Please gather every line in the items below that contains the string "github". Count a match only when the letter case is the same.

Dataset entries START

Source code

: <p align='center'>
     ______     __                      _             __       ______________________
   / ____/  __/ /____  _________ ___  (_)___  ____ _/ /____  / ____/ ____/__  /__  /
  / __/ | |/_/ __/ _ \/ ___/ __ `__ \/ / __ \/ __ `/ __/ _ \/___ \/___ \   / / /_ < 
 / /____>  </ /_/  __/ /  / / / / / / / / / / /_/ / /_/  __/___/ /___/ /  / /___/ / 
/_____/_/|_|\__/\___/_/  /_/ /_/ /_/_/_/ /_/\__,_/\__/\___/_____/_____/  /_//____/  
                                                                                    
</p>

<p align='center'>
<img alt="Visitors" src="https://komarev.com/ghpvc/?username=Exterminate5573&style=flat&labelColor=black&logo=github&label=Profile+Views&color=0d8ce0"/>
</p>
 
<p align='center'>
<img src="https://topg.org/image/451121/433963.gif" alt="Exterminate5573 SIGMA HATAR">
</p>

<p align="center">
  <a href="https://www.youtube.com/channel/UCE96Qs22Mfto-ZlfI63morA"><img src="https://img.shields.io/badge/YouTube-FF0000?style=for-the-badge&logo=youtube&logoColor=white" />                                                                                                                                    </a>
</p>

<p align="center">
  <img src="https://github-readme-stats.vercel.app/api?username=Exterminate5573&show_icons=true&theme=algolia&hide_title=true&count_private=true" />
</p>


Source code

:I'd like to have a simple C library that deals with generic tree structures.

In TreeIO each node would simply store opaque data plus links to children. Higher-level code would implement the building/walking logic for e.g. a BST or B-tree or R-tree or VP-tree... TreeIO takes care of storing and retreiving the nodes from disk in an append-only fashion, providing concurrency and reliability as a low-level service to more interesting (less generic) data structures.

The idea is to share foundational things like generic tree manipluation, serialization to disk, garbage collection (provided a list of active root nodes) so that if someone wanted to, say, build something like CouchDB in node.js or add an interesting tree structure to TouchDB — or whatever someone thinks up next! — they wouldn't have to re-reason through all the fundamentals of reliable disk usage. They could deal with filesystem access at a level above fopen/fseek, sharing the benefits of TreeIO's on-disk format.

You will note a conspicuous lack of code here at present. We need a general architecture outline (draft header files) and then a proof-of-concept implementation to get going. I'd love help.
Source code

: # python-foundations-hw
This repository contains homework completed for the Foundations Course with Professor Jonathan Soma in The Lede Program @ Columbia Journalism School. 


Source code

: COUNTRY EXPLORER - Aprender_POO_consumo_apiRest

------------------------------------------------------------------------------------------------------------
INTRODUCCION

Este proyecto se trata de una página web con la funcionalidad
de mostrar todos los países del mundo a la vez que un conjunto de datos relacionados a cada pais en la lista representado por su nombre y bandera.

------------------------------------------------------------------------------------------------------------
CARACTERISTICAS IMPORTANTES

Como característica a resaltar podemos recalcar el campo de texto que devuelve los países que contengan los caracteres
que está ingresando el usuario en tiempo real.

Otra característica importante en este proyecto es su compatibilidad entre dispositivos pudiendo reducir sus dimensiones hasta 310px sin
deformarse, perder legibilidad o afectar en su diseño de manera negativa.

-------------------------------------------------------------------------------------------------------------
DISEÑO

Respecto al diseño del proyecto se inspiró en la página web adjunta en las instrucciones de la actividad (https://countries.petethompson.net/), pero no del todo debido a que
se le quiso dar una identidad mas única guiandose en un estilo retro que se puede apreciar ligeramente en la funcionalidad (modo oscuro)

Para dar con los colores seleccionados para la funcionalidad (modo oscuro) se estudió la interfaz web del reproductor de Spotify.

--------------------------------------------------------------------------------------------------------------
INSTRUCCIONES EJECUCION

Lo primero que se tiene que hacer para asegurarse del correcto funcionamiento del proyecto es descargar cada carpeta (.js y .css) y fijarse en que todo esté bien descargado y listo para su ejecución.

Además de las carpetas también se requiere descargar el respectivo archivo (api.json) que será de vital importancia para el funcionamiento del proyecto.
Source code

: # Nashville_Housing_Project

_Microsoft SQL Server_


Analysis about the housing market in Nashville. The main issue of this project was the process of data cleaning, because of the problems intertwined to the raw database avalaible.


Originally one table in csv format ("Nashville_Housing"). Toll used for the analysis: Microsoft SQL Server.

Dataset entries END

▶ **Result of the task**:
<img alt="Visitors" src="https://komarev.com/ghpvc/?username=Exterminate5573&style=flat&labelColor=black&logo=github&label=Profile+Views&color=0d8ce0"/>
  <img src="https://github-readme-stats.vercel.app/api?username=Exterminate5573&show_icons=true&theme=algolia&hide_title=true&count_private=true" />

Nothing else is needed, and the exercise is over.